Frozen in Time: Alena Matějka’s Cabinet of Curiosities
A scenery combining dreams with reality opens in Alena Matějka’s current exhibition at Galerie Kuzebauch. The Czech sculptor and glass artist traces family histories and combines them into evasive myths, all cast in timeless, frosted glass. Her objects create this eponymous cabinet of curiosities, a collection of rarities, trophies, sacred reliquaries frozen in time. In a short video created in collaboration with Galerie Kuzebauch, the artist talks of stories behind these individual but always connected objects.
Text: Marek Torčík • Video: Tomáš Princ; Photo: Gabriel Urbánek
“These things always come as a reaction to some impulse from my life,” says Alena Matějka, the Czech glass sculptor and artist. “When I see something or when something happens that surprises me and I start to think about how to translate it into art.”
Central to the exhibition entitled Cabinet of Curiosities are two bodies of work: A Feast and My Dear, Hunter of Lavondyss. Through those, Matějka narrates both fictional and real stories. Not only that the works intertwine glass with stuffed animals, bones, antlers and various other materials, they also carry some remnants of their real-life templates. Imprints from times immemorial: A glass cabinet with traditional floral patterns or a table cast from an antique piece owned by Matějka’s husband, the Swedish sculptor Lars Widenfalk. These objects carry complicated and thrilling stories in their every detail.
Matějka is an artist who likes to have complete control over every aspect of the creative process. Suffice to say, she devotes the same level of attention to conceptual as well as technical nuance in her work. Having studied glass making at the Academy of Arts, Architecture and Design in Prague in Vladimír Kopecký’s studio, in a doctoral programme, she studied micro-wave usage in glass casting techniques. “I can cast these massive objects because of the advantage of having this huge kiln that I built in my studio,” says the artist when asked about her creative process. “I always wanted this, to do large scale pieces, but was not able to do that with a small kiln in a small studio in Prague. When we moved to my grandparents' house, I thought about what would allow me to move all this glass mass around.” Adding that such large-scale sculptures are made possible through a custom made system of pulleys, cranes and a movable kiln that Matějka built herself in her studio in Vysočina. It is the biggest kiln for casting glass in Czech Republic.

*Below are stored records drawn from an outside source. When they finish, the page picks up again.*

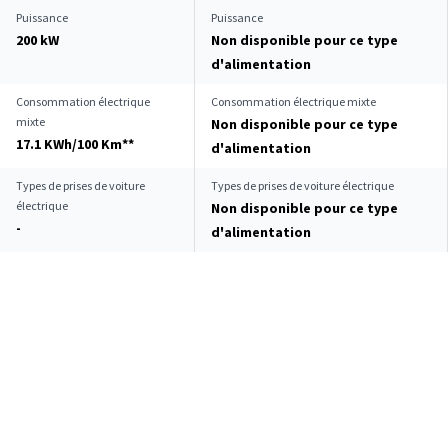
Puissance
Puissance
200 kW
Non disponible pour ce type
d'alimentation
Consommation électrique
Consommation électrique mixte
mixte
Non disponible pour ce type
17.1 KWh/100 Km**
d'alimentation
Types de prises de voiture
Types de prises de voiture électrique
électrique
Non disponible pour ce type
-
d'alimentation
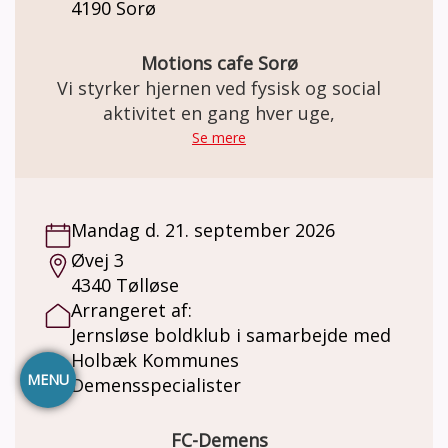
4190 Sorø
Motions cafe Sorø
Vi styrker hjernen ved fysisk og social
aktivitet en gang hver uge,
Se mere
Mandag d. 21. september 2026
Øvej 3
4340 Tølløse
Arrangeret af:
Jernsløse boldklub i samarbejde med
Holbæk Kommunes
MENU
Demensspecialister
FC-Demens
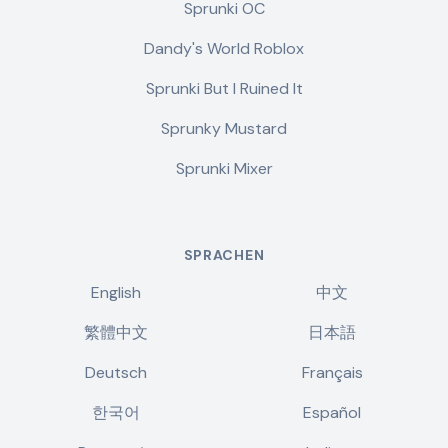
Sprunki OC
Dandy's World Roblox
Sprunki But I Ruined It
Sprunky Mustard
Sprunki Mixer
SPRACHEN
English
中文
繁體中文
日本語
Deutsch
Français
한국어
Español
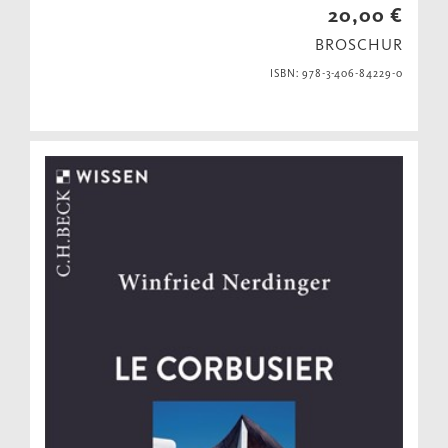
20,00 €
BROSCHUR
ISBN: 978-3-406-84229-0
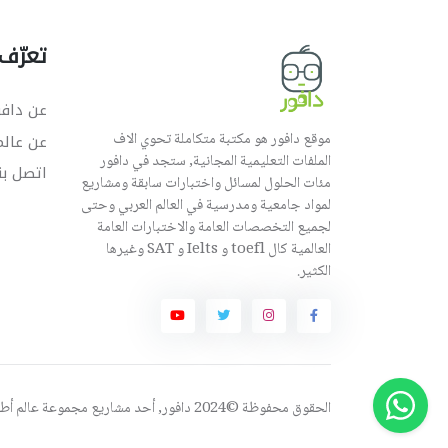
تعرّف 
عن دافو
موقع دافور هو مكتبة متكاملة تحوي الاف
عن عال
الملفات التعليمية المجانية, ستجد في دافور
اتصل بن
مئات الحلول لمسائل واختبارات سابقة ومشاريع
لمواد جامعية ومدرسية في العالم العربي وحتى
لجميع التخصصات العامة والاختبارات العامة
العالمية كال toefl و Ielts و SAT وغيرها
الكثير.
الحقوق محفوظة ©2024 دافور, أحد مشاريع مجموعة
عالم أ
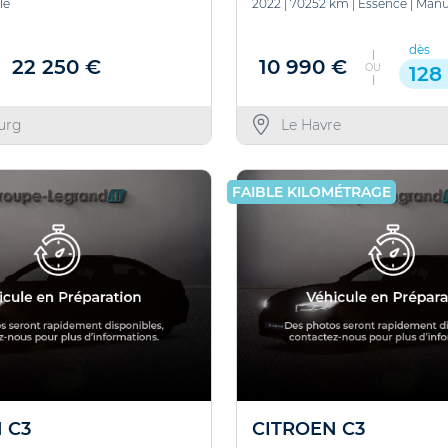
le
2022
|
70252 km
|
Essence
|
Manu
dès
22 250 €
10 990 €
OU
128
urg
Le Havre
FAIBLE KILOMÉTRAGE
 C3
CITROEN C3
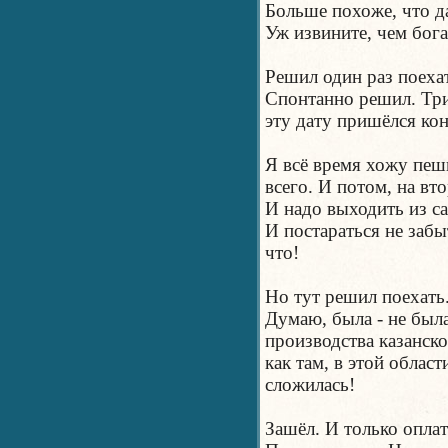
Больше похоже, что да.
Уж извините, чем бог
Решил один раз поеха
Спонтанно решил. Три
эту дату пришёлся кон
Я всё время хожу пешк
всего. И потом, на вто
И надо выходить из са
И постараться не забы
что!
Но тут решил поехать.
Думаю, была - не была
производства казанск
как там, в этой облас
сложилась!
Зашёл. И только оплат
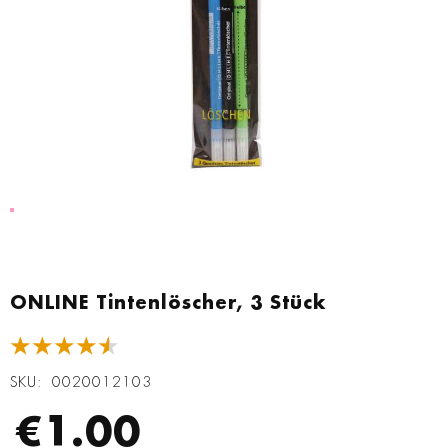
Zum
Anfang
ONLINE Tintenlöscher, 3 Stück
der
Bildgalerie
★★★★★
springen
SKU
0020012103
€1.00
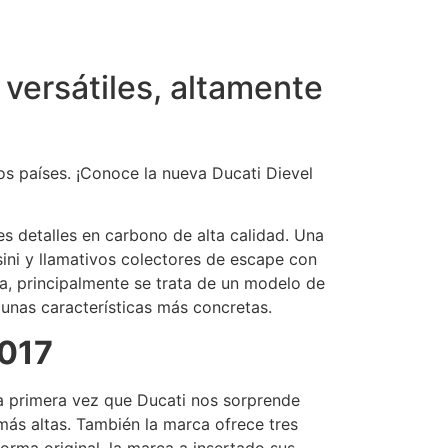
versátiles, altamente
os países. ¡Conoce la nueva Ducati Dievel
s detalles en carbono de alta calidad. Una
sini y llamativos colectores de escape con
ana, principalmente se trata de un modelo de
unas características más concretas.
2017
la primera vez que Ducati nos sorprende
ás altas. También la marca ofrece tres
forma original, la marca a insertado sus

The Cabinet of Curiosities exhibition is currently available as a 3D scan.
While Matějka’s body of work is consists of more than just glass works (she also works with stone, marble and other mediums), glass remains at the core of what she does. It allows her to move freely and with ease. Petr Nový, the curator of Cabinet of Curiosities exhibition adds that “Alena Matějka's cast glass sculptures, often in combination with other elements (such as stuffed animals), unsettle the viewer, providing no comfort and forcing them to interact. She does not tell her stories in a linear way, rather, she works with paradoxes, narrative twists and unexpected contexts.”
The room in Galerie Kuzebauch invokes a sort of mythical ice kingdom. Simultaneously, the ice-colored objects whisper stories of times past. For example the reliquary style sculpture entitled David and Golias, depicting a biblical fight between two mouses. Details again, with an emphasis on the minute and seemingly invisible, to divert the viewers in the right direction. Both personal and mythical, the stories these artworks tell are employing the fictions we tell ourselves: Irony, humour, but also an inner sanctity and patience. One feels a certain timid nostalgia. Within these objects frozen in time, one simply steps away from the frames of human temporality and enters an intermission: the past is the present, the fictional is always already the real. Nothing is easy or straightforward with these shards of a distant past, retold through many generations.
Together with the Cabinet of Curiosities exhibition, Alena Matějka opened a new retrospective at the Portheimka Museum of Glass in Prague. Entitled Omnia Mea, it offers a larger array of works, even if a little bit less focused. Omnia Mea explores, together with glass, Matějka’s different material and technical approaches to sculpture. Helena Musilová, the curator of this exhbition, agrees that the works are often on the intersection of past, forgotten customs and the visceral and personal present. “Matějka’s work combine inspiration from nature, myths, and in general the stories of human civilization; somehow inevitably, it includes everyday life, family affairs, friends and the small events that simply happen."
Cabinet of Curiosities at Galerie Kuzebauch is currently closed due to government restrictions. A 3D scan of the space, together with a complete profile of the works on Artsy, is available through 26/2 2021.